Even Captain Dragan, whose character is based on the model of the ‘officer and a gentleman’, is capable of turning into a man-beast, of expressing the ‘strength of a thug’, of ‘seriously losing his temper’. Giška’s unrestrained might is also depicted similarly. When he was angry, ‘his face would change, it would become of an unspecific colour, and his eyes would gleam like those of a wild animal. At such moments, he was merciless…’ That is why Giška, just like other bandits-heroes, stirred in the people with whom he had contact confusing, ambivalent feelings, admiration mixed with fear. In any case, their relation to hero Giška is that of subordination, retreating from someone who is more than just a man or at least different from an ordinary man. ‘Even when he was the calmest, with his muscles relaxed, and joyful’, his biographers say, ‘Giška exuded some strange power and invisible rays that always put his interlocutor in an unfavourable position, somehow through his own understanding’.

This example, and other similar ones, point to the conclusion that the character of a hero – I mean any hero – is not created by making his crude and wild traits more noble, by legitimizing illegal behaviour, re-educating a morally and socially neglected criminal.
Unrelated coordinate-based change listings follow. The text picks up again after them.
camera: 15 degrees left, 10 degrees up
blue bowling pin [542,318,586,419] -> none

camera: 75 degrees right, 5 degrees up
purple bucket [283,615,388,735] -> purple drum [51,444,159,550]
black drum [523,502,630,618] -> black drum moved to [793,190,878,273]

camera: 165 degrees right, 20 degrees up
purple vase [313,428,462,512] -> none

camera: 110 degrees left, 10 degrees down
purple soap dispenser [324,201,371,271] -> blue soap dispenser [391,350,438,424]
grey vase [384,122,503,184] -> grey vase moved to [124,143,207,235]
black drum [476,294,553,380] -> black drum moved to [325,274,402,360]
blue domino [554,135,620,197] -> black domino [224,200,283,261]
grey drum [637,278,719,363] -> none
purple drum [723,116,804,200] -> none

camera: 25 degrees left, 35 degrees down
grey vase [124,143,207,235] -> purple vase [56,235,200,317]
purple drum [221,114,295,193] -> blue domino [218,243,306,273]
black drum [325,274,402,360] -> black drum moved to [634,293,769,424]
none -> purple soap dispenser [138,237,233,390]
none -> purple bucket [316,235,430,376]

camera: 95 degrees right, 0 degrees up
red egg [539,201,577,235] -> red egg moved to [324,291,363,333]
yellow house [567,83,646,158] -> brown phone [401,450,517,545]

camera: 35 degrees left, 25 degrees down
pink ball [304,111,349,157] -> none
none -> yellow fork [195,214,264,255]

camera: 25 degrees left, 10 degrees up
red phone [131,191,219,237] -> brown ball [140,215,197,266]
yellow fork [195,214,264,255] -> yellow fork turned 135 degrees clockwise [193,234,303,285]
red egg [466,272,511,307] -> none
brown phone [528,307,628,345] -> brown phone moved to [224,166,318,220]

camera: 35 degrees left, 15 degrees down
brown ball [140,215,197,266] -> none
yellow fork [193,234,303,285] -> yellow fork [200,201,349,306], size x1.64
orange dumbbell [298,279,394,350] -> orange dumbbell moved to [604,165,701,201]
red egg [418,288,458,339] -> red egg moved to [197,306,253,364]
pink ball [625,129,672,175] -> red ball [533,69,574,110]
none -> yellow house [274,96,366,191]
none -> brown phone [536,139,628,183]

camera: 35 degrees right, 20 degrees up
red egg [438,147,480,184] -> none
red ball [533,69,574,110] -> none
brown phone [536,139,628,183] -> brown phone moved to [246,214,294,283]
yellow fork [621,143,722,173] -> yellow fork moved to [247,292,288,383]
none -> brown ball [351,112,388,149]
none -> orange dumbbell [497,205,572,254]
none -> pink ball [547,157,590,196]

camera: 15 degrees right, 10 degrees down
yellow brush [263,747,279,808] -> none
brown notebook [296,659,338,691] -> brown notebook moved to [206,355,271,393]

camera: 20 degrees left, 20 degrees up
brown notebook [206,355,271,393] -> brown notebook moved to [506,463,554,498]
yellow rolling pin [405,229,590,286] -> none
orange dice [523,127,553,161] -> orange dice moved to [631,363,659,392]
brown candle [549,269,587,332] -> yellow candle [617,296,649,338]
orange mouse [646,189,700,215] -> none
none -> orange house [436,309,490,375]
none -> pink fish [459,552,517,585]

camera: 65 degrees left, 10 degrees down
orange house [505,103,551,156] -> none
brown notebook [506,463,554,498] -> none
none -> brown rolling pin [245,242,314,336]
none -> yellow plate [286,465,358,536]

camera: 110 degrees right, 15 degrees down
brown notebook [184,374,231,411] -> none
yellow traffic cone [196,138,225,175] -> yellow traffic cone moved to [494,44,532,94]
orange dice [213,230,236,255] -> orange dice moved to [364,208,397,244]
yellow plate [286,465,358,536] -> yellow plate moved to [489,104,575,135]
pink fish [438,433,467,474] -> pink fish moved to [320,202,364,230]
It is more likely that a heroic character is created as a result of the need – which appears in times of great crises and wars – to offer the characters of those people that are strong enough to protect us. They must have the traits that ordinary normal people do not have – because the times are not ordinary and normal either – therefore, our strong protectors do not act in accordance with our peacetime customs and norms. Quite the contrary, their wantonness is pronounced, emphasized as a sign that we have found the right people. We need to believe that they will successfully defend us from our horrific enemy, precisely because they use violence, because they do things that are unacceptable for us mere mortals, respecters of law and moral considerations. Heroes – when such time comes – emerge from the world outside the law and without moral restraints. We are called on to admire them and be scared of them at the same time, to live hoping that they will protect us and in fear of their extreme violence. That is why, in the wars of the 1990s, criminals and bandits could serve as suitable material for the fabrication of war heroes, better than any other.

The other type of people that were turned into heroes at the time – or that turned themselves into heroes – namely soldiers, people of various civil professions, intellectuals and priests, in order to seem believable in the roles of heroes, had to undergo some kind of narrative building, they had to be presented as cruel enough and capable of doing anything. And it is possible that the crimes some of them committed can be explained by the desire to fulfil the basic prerequisite – showing readiness to have blood on one’s hands – which must be met by anyone who wants to be a hero of the stories about war heroism.